Considérer le rayonnement selon une approche corpusculaire consiste à percevoir ce transfert d’énergie comme ayant pour vecteur un très grand nombre de quanta : les photons. Lorsqu’il s’agit d’étudier un si grand nombre de particules, plusieurs descriptions (ou modélisations) sont susceptibles d’être employées : les descriptions microscopique, macroscopique et mécroscopique [Piaud, 2007, Lachowicz, 2011, Dauchet, 2012]. Ces trois descriptions se différencient essentiellement par le choix des grandeurs descriptives du modèle. Il s’agit ici bien de descriptions et non d’échelles : passer d’une description microscopique à une description macroscopique ne signifie pas nécessairement considérer le système à une échelle plus globale. Ces trois types de descriptions tirent leur origine de la physique du transport corpusculaire. Aussi, elles seront ici présentées dans leur acceptation originelle. Leur extension au transfert radiatif sera ensuite discutée. Description microscopique La description microscopique consiste à associer à chaque corpuscule, de façon déterministe, une position et une vitesse, pour un instant t donné. En considérant un champ de N particules dans une configuration tridimensionnelle, cela impliquerait donc, au moins 6 × N descripteurs (N jeux de deux vecteurs de dimension 3 : un pour la position et un pour la direction ayant tous pour seule variable le temps t). Même si cette description semble idéale, la quantité d’information qu’elle requiert est très difficilement manipulable 3 et surtout difficilement conceptualisable, d’autant plus si le transport est non-linéaire (si les particules interagissent entre-elles, ex : cinétique des gaz).

Description mécroscopique

Alors que la description microscopique repose sur une approche discrète du modèle (chaque molécule est considérée en tant que telle), la description mécroscopique s’appuie sur des concepts de continuité.

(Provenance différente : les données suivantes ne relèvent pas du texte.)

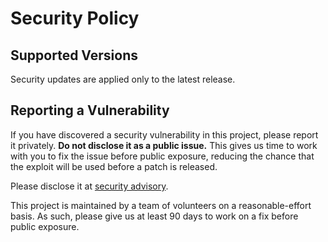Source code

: # Security Policy

## Supported Versions

Security updates are applied only to the latest release.

## Reporting a Vulnerability

If you have discovered a security vulnerability in this project, please report it privately. **Do not disclose it as a public issue.** This gives us time to work with you to fix the issue before public exposure, reducing the chance that the exploit will be used before a patch is released.

Please disclose it at [security advisory](https://github.com/KhronosGroup/SPIRV-Tools/security/advisories/new).

This project is maintained by a team of volunteers on a reasonable-effort basis. As such, please give us at least 90 days to work on a fix before public exposure.
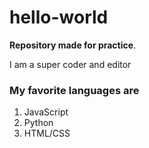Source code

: # hello-world
**Repository made for practice**. 

I am a super coder and editor

### My favorite languages are
1. JavaScript
2. Python
3. HTML/CSS
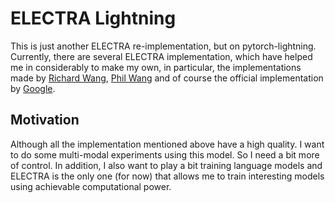 # ELECTRA Lightning
This is just another ELECTRA re-implementation, but on pytorch-lightning. 
Currently, there are several ELECTRA implementation, which have helped 
me in considerably to make my own, in particular, the implementations 
made by [Richard Wang](https://github.com/richarddwang/electra_pytorch), 
[Phil Wang](https://github.com/lucidrains/electra-pytorch) and of course
the official implementation by [Google](https://github.com/google-research/electra).

## Motivation
Although all the implementation mentioned above have a high quality. I want to do 
some multi-modal experiments using this model. So I need a bit more of control. 
In addition, I also want to play a bit training language models and ELECTRA is 
the only one (for now) that allows me to train interesting models using
achievable computational power.
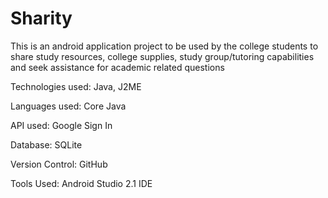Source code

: # Sharity
This is an android application project to be used by the college students to share study resources, college supplies,
study group/tutoring capabilities and seek assistance for academic related questions

Technologies used: Java, J2ME

Languages used: Core Java

API used: Google Sign In

Database: SQLite

Version Control: GitHub

Tools Used: Android Studio 2.1 IDE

Le descripteur du système est désormais une fonction de distribution f(x, v, t) définie sur l’espace des phases (constitué de l’espace géométrique Dx et de l’espace des vitesses Dv). Les positions x et les vitesses v deviennent alors, au même titre que le temps t des variables indépendantes. Cette approche est propre à la physique du transport corpusculaire et pose les concepts nécessaires à une approche de type statistique grâce la notion de distribution qui s’interprète comme la somme des densités de probabilité de présence de chaque particule dans l’espace des phases {Dx, Dv}. Elle est pertinente dans les cas où un grand nombre d’événements se répète, soit parce que le nombre de particules considérées est très grand soit parce que les particules subissent de très nombreuses interactions. 

Description macroscopique

Enfin, la description macroscopique repose également sur l’idée de distribution. Le descripteur F(x, t) est toujours une fonction de distribution, mais est désormais défini uniquement sur l’espace géométrique Dx. Ce passage se traduit par une intégration sur le domaine des vitesses du descripteur mécroscopique et est souvent associé à une hypothèse d’isotropie. Une telle description se traduit donc par une perte conséquente de l’information relative aux vitesses des particules et devient ainsi plus difficilement applicable à des problèmes hors-équilibre. Toutefois, du fait de l’allègement du nombre de variables indépendantes (seulement x et t), cette description est peut-être la plus aisée à approcher. De surcroît, les approximations ou hypothèses associées à cette description (ex : l’approximation de diffusion) font le plus souvent appel à des images physiques courantes et intuitives (les température, masse volumique ou encore vitesse moyenne d’un fluide sont autant de grandeurs macroscopiques couramment manipulées). Cela explique notamment le fait que cette description et ses grandeurs associées sont souvent privilégiées dans les sciences pour l’ingénieur, du fait de la complexité des phénomènes en présence (en particulier lorsqu’il s’agit de phénomènes couplés). Plusieurs descripteurs macroscopiques du transfert radiatif seront présentés à la Sec. 2.1.4.